A política internacional vive um momento de redefinição, onde a força bruta parece suplantar a diplomacia, o direito e a ética. Ações recentes, como o ataque dos Estados Unidos ao Irã e o sequestro do presidente da Venezuela por forças norte-americanas, somadas à invasão russa da Ucrânia e à política de Israel na Faixa de Gaza, configuram um novo panorama global. O professor Renato Janine Ribeiro observa que valores fundamentais estão sendo colocados em xeque, com a aparente prevalência da violência.
Segundo Ribeiro, a força bruta, embora capaz de gerar vitórias momentâneas, como matar ou controlar, não é um alicerce para um poder duradouro. Ele cita uma frase atribuída a Napoleão Bonaparte: “muita coisa se pode fazer com fuzis, menos sentar-se em cima, um trono não se sustenta em baionetas”. Mesmo regimes ditatoriais, como a teocracia islâmica no Irã, dependem de algum grau de consentimento popular e de uma estrutura bem articulada para se manterem, mostrando que a decapitação do poder não garante a mudança.
A Ilusão do Poder Pela Força
A crença de que a força pode substituir a negociação e a política é, para Ribeiro, um grande equívoco. A política é inerente às relações humanas, e a dificuldade de negociar, como a enfrentada por Israel com países árabes, perpetua um estado de conflito. O analista ressalta que sua crítica se direciona aos governos atuais e anteriores de Israel, não ao Estado em si, cuja existência é um fato.
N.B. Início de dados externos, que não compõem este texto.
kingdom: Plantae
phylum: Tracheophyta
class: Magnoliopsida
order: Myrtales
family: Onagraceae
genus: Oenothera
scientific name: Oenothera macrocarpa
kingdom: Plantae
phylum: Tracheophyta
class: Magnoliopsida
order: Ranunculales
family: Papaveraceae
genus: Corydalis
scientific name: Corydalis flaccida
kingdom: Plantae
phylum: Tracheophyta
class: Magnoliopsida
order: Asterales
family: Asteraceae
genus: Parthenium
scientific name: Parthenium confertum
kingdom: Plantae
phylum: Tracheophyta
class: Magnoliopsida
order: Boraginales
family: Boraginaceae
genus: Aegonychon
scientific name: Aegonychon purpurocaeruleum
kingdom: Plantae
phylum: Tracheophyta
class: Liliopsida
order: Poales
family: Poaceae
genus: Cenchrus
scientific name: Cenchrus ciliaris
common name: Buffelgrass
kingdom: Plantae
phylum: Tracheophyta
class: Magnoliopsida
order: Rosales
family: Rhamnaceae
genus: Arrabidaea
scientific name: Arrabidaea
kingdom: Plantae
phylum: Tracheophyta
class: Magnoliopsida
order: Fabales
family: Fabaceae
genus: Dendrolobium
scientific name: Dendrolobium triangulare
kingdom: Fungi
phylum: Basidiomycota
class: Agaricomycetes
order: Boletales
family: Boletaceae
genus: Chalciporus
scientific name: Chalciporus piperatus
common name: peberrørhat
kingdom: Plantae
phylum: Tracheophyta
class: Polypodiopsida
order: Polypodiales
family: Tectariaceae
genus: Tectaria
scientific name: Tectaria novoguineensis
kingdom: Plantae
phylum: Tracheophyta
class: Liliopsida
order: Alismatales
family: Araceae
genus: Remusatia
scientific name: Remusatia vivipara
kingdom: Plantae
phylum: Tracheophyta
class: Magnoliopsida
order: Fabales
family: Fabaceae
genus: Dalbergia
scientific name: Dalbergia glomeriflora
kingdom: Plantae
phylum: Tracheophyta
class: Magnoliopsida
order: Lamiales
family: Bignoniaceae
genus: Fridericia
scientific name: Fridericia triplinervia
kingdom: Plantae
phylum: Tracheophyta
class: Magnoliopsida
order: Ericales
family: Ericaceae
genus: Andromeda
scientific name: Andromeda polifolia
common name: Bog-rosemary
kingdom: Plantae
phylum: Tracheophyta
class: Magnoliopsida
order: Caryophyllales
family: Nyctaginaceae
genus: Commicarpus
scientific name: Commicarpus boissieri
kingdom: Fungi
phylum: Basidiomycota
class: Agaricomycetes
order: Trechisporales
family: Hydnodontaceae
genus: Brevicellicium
O Desprezo pela Diplomacia e Seus Riscos
As estratégias de líderes como Vladimir Putin na Ucrânia, Donald Trump na Venezuela e no Irã, e Benjamin Netanyahu em Gaza, podem resultar em triunfos imediatos. Contudo, elas falham em construir um futuro de relações internacionais honestas e equitativas entre nações soberanas. A falta de articulação e o descarte da diplomacia impedem a formação de laços sólidos e a promoção da estabilidade global.
Consequências para o Futuro Global e a Democracia
Além de dificultar as relações internacionais, a primazia da força bruta também se mostra incapaz de constituir democracias duradouras no interior dos países. Para Ribeiro, a construção de um regime democrático exige o abandono da violência em favor da política, do direito e da ética. A insistência em táticas de força apenas perpetua ciclos de conflito e instabilidade, impedindo o desenvolvimento de sociedades justas e livres.